*** Opening Records shown ***

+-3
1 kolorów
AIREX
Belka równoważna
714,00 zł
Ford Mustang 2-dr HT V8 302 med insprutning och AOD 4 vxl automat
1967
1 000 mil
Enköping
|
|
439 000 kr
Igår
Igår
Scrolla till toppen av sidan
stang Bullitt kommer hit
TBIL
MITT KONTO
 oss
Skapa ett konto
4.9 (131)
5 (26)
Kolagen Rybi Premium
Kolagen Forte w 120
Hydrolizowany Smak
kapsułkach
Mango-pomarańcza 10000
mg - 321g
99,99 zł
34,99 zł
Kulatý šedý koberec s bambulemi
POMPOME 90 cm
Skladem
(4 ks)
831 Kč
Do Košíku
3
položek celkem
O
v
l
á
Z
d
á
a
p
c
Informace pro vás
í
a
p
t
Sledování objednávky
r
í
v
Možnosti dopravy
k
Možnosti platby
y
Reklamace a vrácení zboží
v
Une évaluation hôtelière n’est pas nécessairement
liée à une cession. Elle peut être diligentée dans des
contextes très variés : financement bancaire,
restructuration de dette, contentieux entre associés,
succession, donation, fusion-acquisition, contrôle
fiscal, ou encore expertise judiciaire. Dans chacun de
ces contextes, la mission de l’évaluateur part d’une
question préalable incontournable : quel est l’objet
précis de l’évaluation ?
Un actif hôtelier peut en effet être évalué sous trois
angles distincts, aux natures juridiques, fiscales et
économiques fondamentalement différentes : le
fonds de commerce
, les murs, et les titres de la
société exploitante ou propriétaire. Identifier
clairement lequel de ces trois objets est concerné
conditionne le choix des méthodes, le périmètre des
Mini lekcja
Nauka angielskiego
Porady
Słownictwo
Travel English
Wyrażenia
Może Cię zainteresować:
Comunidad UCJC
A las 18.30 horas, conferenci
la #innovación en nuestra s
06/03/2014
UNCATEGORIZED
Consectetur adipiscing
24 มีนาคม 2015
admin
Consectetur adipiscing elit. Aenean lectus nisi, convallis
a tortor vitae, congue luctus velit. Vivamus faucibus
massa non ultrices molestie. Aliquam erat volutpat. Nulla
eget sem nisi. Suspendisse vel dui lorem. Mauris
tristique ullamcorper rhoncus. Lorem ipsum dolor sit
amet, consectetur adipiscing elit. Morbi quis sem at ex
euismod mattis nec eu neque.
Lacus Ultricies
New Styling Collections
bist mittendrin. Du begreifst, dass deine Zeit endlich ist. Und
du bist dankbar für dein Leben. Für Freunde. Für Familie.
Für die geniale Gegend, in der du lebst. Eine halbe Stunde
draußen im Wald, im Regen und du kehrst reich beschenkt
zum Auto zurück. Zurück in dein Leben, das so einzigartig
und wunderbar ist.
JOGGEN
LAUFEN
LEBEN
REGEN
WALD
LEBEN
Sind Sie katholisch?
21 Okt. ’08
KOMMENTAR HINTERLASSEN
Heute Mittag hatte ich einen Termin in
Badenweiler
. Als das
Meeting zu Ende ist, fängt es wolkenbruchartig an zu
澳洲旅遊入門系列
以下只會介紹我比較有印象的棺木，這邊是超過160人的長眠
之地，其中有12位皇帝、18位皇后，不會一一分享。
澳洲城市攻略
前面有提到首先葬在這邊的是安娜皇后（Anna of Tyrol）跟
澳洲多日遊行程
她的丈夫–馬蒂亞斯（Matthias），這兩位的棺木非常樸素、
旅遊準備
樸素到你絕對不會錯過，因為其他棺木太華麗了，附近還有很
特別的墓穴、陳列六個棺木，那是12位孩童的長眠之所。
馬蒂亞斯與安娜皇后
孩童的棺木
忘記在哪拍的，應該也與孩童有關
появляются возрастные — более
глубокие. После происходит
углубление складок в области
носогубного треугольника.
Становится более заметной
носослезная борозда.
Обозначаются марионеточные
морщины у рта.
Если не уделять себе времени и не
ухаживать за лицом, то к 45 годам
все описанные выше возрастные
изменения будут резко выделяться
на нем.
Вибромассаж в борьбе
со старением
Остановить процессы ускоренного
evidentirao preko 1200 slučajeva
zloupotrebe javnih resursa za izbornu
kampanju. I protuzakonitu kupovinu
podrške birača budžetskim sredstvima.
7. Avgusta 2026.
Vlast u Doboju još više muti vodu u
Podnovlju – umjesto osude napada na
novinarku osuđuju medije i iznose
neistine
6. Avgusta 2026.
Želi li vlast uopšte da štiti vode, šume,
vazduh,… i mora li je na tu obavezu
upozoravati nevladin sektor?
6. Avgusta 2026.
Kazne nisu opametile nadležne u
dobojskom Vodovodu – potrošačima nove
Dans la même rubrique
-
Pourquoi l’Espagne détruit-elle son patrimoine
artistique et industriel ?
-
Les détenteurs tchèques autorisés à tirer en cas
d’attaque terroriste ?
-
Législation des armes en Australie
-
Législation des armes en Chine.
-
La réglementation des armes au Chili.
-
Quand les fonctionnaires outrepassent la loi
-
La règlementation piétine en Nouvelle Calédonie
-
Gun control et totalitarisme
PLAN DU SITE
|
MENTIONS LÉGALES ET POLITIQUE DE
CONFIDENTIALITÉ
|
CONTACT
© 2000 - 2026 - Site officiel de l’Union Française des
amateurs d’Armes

*** Closing Records shown ***

**Work instruction**. The answer must consist of every line above that contains the word "trois".

**Response box**.
Un actif hôtelier peut en effet être évalué sous trois
clairement lequel de ces trois objets est concerné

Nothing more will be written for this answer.